Evaluation of the pharmacokinetics of posaconazole and rifabutin following co-administration to healthy men

• Published in: Current medical research and opinion Vol. 23; no. 3; pp. 545 - 552
• Main Authors: Krishna, G., Parsons, A., Kantesaria, B., Mant, T.
• Format: Journal Article
• Language: English
• Published: England Informa UK Ltd 01.03.2007; Taylor & Francis; Informa Healthcare
• Subjects: Administration, Oral; Adult; Anti-Bacterial Agents - administration & dosage; Anti-Bacterial Agents - adverse effects; Anti-Bacterial Agents - pharmacokinetics; Antifungal Agents - administration & dosage; Antifungal Agents - pharmacokinetics; Area Under Curve; Cross-Over Studies; Dose-Response Relationship, Drug; Drug Administration Schedule; Drug interaction; Drug Interactions; Evaluation Studies as Topic; Humans; Male; Pharmacokinetics; Posaconazole; Prospective Studies; Reference Values; Rifabutin; Rifabutin - administration & dosage; Rifabutin - adverse effects; Rifabutin - pharmacokinetics; Risk Assessment; Safety; Sensitivity and Specificity; Triazoles - administration & dosage; Triazoles - adverse effects; Triazoles - pharmacokinetics
• ISSN: 0300-7995; 1473-4877
• DOI: 10.1185/030079906X167507

ABSTRACT Objective: Posaconazole is a triazole antifungal agent for the treatment and prophylaxis of invasive fungal infections. This non-randomized, open-label, parallel-group, multiple-dose, drug-interaction study was conducted to evaluate the pharmacokinetics of posaconazole and rifabutin following co-administration to healthy subjects. Methods: Subjects were assigned to treatment groups: Group 1 (posaconazole, 200‑mg tablet once daily for 10 days) or Group 2 (rifabutin, 300‑mg capsule once daily for 17 days [Days –7 to 10] co-administered with posaconazole, 200 mg tablet once daily for 10 days [Days 1–10]).
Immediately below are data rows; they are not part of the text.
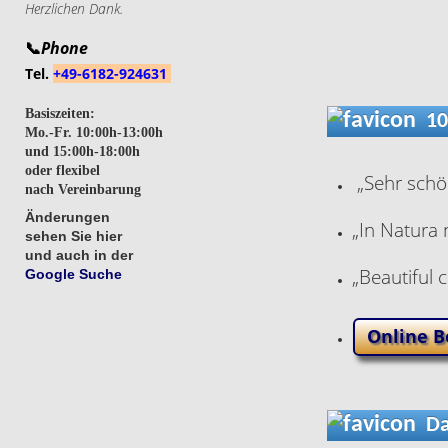
Herzlichen Dank.
📞
Phone
Tel.
+49-6182-924631
Basiszeiten:
100
Mo.-Fr. 10:00h-13:00h
und 15:00h-18:00h
oder flexibel
„Sehr schön
nach Vereinbarung
Änderungen
„
In Natura 
sehen Sie hier
und auch in der
„
Beautiful 
Google Suche
Online B
Das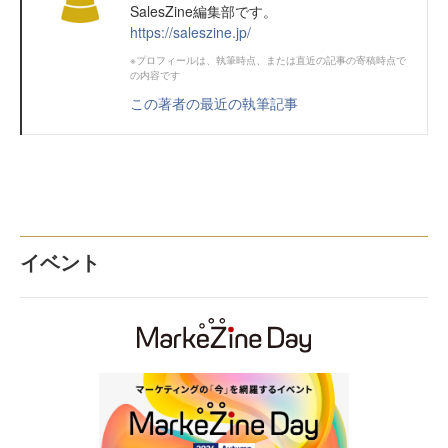
SalesZine編集部です。
https://saleszine.jp/
※プロフィールは、執筆時点、または直近の記事の寄稿時点で
の内容です
この著者の最近の執筆記事
イベント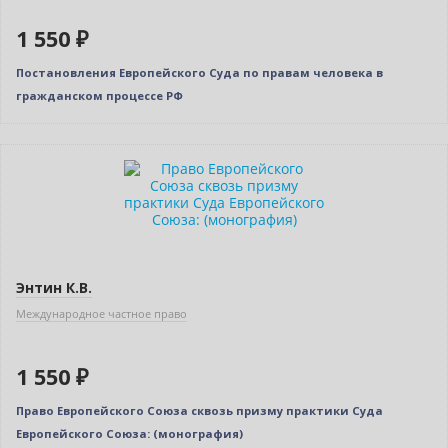
1 550 ₽
Постановления Европейского Суда по правам человека в
гражданском процессе РФ
Новинка
Энтин К.В.
Международное частное право
1 550 ₽
Право Европейского Союза сквозь призму практики Суда
Европейского Союза: (монография)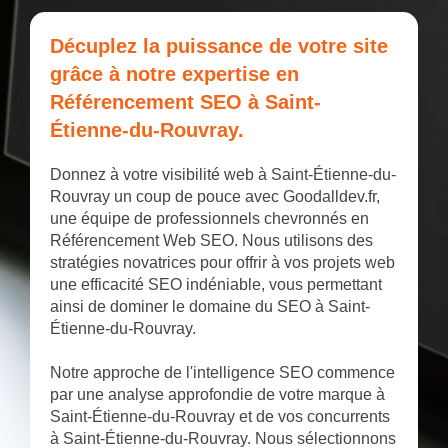
Décuplez la puissance de votre site
grâce à notre expertise en
Référencement SEO à Saint-
Étienne-du-Rouvray.
Donnez à votre visibilité web à Saint-Étienne-du-
Rouvray un coup de pouce avec Goodalldev.fr,
une équipe de professionnels chevronnés en
Référencement Web SEO. Nous utilisons des
stratégies novatrices pour offrir à vos projets web
une efficacité SEO indéniable, vous permettant
ainsi de dominer le domaine du SEO à Saint-
Étienne-du-Rouvray.
Notre approche de l'intelligence SEO commence
par une analyse approfondie de votre marque à
Saint-Étienne-du-Rouvray et de vos concurrents
à Saint-Étienne-du-Rouvray. Nous sélectionnons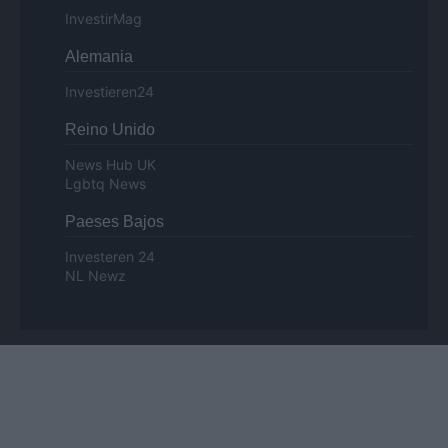
InvestirMag
Alemania
Investieren24
Reino Unido
News Hub UK
Lgbtq News
Paeses Bajos
Investeren 24
NL Newz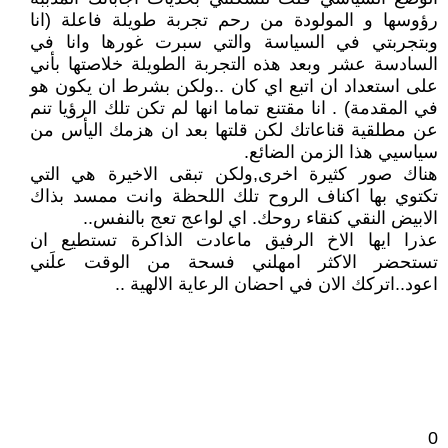
رؤوسها و المولودة من رحم تجربة طويلة فاعلة (انا
وبتجربتي في السياسة والتي سبرت غورها وانا في
السادسة عشر وبعد هذه التجربة الطويلة خلاصتها بأني
على استعداد ان اتبع اي كان ..ولكن بشرط ان يكون هو
في المقدمة) . انا مقتنع تماما انها لم تكن تلك الرؤيا تنم
عن مطلقية قناعاتك لكن قلتها بعد ان هزمك اليأس من
سياسيي هذا الزمن الضائع.
هناك صور كثيرة اخرى,ولكن تبقى الاخيرة هي التي
تكتوي بها اكناف الروح تلك اللحظة وانت ممسد بذاك
الابيض النقي كنقاء روحك. اي لواعج تعج بالنفس..
عذرا ايها الاخ الرفيق ماعادت الذاكرة تستطيع ان
تستحضر الاكثر امهلني فسحة من الوقت علَني
اعود..اتركك الان في احضان الرعاية الالهية ..
0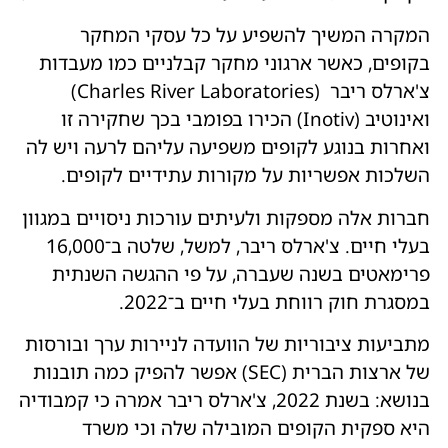
המקרה המשיך להשפיע על כל עסקי המחקר
בקופים, כאשר ארגוני מחקר קבלניים כמו מעבדות
צ'ארלס ריבר (Charles River Laboratories)
ואינוטיב (Inotiv) הכירו בפומבי בכך שחקירה זו
ואחרות בנוגע לקופים משפיעה עליהם לרעה ויש לה
השלכות אפשריות על מקורות עתידיים לקופים.
חברות אלה מספקות ולעיתים עורכות ניסויים במגוון
בעלי חיים. צ'ארלס ריבר, למשל, שלטה ב־16,000
פרימאטים בשנה שעברה, על פי ההגשה השנתית
במסגרת חוק רווחת בעלי חיים ב־2022.
מתביעות ציבוריות של הוועדה לניירות ערך ובורסות
של ארצות הברית (SEC) אפשר להפיק כמה תובנות
בנושא: בשנת 2022, צ'ארלס ריבר אמרה כי קמבודיה
היא ספקית הקופים המובילה שלה וכי משרד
Posaconazole was administered after rifabutin steady-state was reached. Individual plasma concentration–time data for posaconazole (Day 10, Groups 1 and 2) and rifabutin (Days –1 and 10, Group 2) were analyzed using model-independent methods. Results: Twenty-four men were enrolled in the study. All subjects in Group 1 completed the study; however, four subjects in Group 2 discontinued because of adverse events. When co-administered with rifabutin, posaconazole maximum plasma concentration (Cmax) and area under the plasma concentration–time curve over the dosing interval (AUC[τ]) were reduced 43% ( p = 0.005) and 49% ( p = 0.008), respectively. Conversely, rifabutin Cmax and AUC[τ] increased 31% ( p = 0.016) and 72% ( p < 0.001), respectively, when co-administered with posaconazole. Conclusion: Based on the reduced exposure to posaconazole observed in the limited number of subjects in this study and the increased risk for adverse events associated with elevated rifabutin concentrations, concomitant use of rifabutin and posaconazole should be avoided unless the benefit outweighs the risk.